= Popo Iskandar =

Indonesian painter

Popo Iskandar (17 December 1927 – 29 January 2000) was a painter, a prominent Indonesian art educator, literature critic and an essayist.

== Life ==
Popo Iskandar was born in Garut, West Java. His father, R.H. Natamihardja is a retired bank clerk. Since childhood his father expected Popo to become an architect. Although he failed in architecture, he managed to get a baccalaureate degree in mathematics. Popo began his painting education during the Japanese rule in Indonesia. After that, he entered the Bandung Institute of Technology (ITB) in 1953. He had taught at IKIP Bandung. Angkama, his older brother who works as a HIS drawing teacher, greatly influenced Popo's interest in painting. Popo had received guidance from two teachers, namely Hendra Gunawan and Barli Samitawinata.

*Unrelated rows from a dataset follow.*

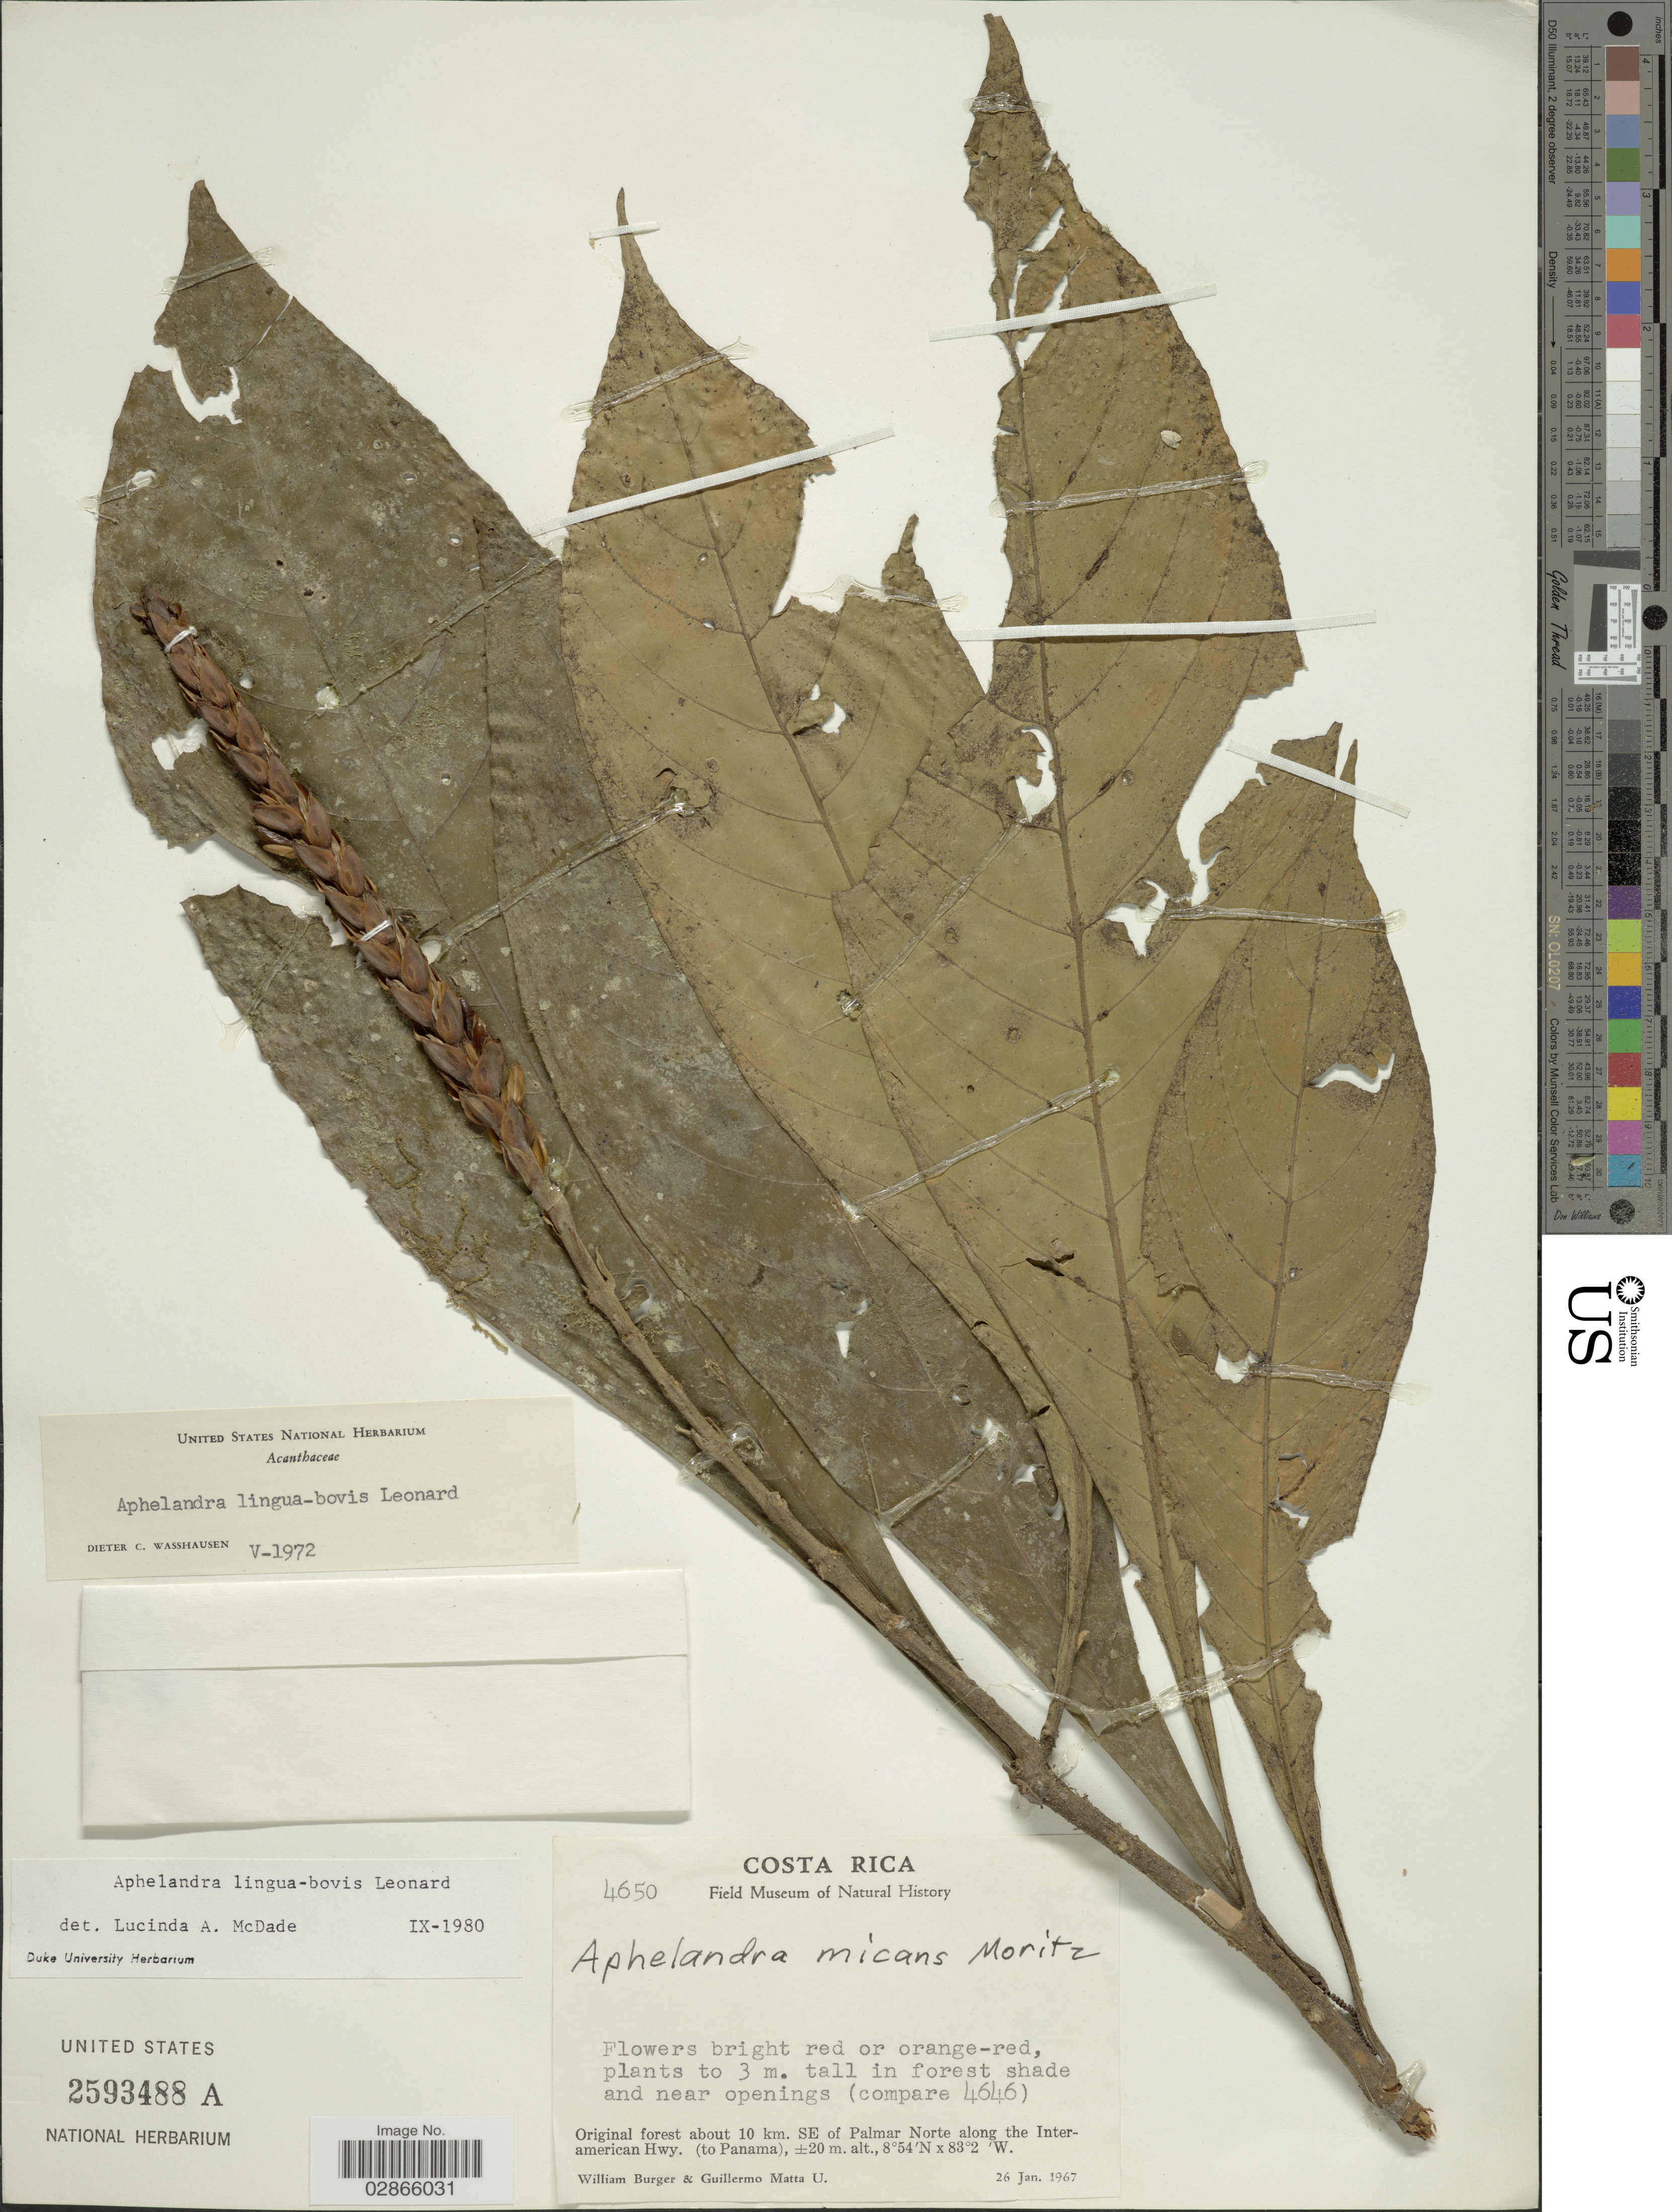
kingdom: Plantae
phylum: Tracheophyta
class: Magnoliopsida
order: Lamiales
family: Acanthaceae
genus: Aphelandra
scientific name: Aphelandra lingua-bovis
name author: Leonard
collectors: W. Burger & G. Matta U.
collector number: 4650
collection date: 1967-01-26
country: Costa Rica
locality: Original forest about 10 km. SE of Palmar Norte along the Interamerican Hwy. (to Panama).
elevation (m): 20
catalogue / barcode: US 2593488A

Popo's paintings were heavily influenced by his teacher at the Department of Fine Arts, ITB, Ries Mulder from the Netherlands, who painted in the Cubism and Abstract schools of thought. At the Faculty of Fine Arts and Design (FSRD-ITB), he worked alongside artists such as A.D. Pirous, Ahmad Sadali, Mochtar Apin and Umi Dachlan. However, the influence of Hendra Gunawan's realism was strong enough that in his development, Popo found his own style in painting.

He is a painter with strong characteristic in his expressive painting style, especially in his figurative expression, where he became a role model for the next generation of painters. Popo liked to paint cats, earning the nickname "cat painter". His famous motives are "Cat" and "Rooster". However, he also paints numerous other themes from the nature.

Popo frequently participated in painting exhibitions, both domestically and abroad. In 1976, he held a solo exhibition in The Hague, Netherlands. In 1980, he was awarded the Anugerah Seni Negara by the Indonesian Government for his artistic achievements.

Apart from being a painter and educator in art education, Popo Iskandar is also known as an art thinker and critic. He likes to write essays about art and culture in various mass media. He was elected chairman of BPB Kiwari Bandung in 1960 and a life member of the Jakarta Academy in 1970.

== Bibliography ==

- Affandi: A New Path in Realism (Jakarta, 1977)
- History of Indonesian Fine Arts (Jakarta, 1982) published by the Directorate of Culture, Ministry of Education and Culture.
- Naskah Pre-Persagi Indonesian Painting
- 55 Years of Paintings by Popo Iskandar: Image and Thought. Mamannoor, Published by Yayasan Matra Media Bandung, 1998, 188 Pages.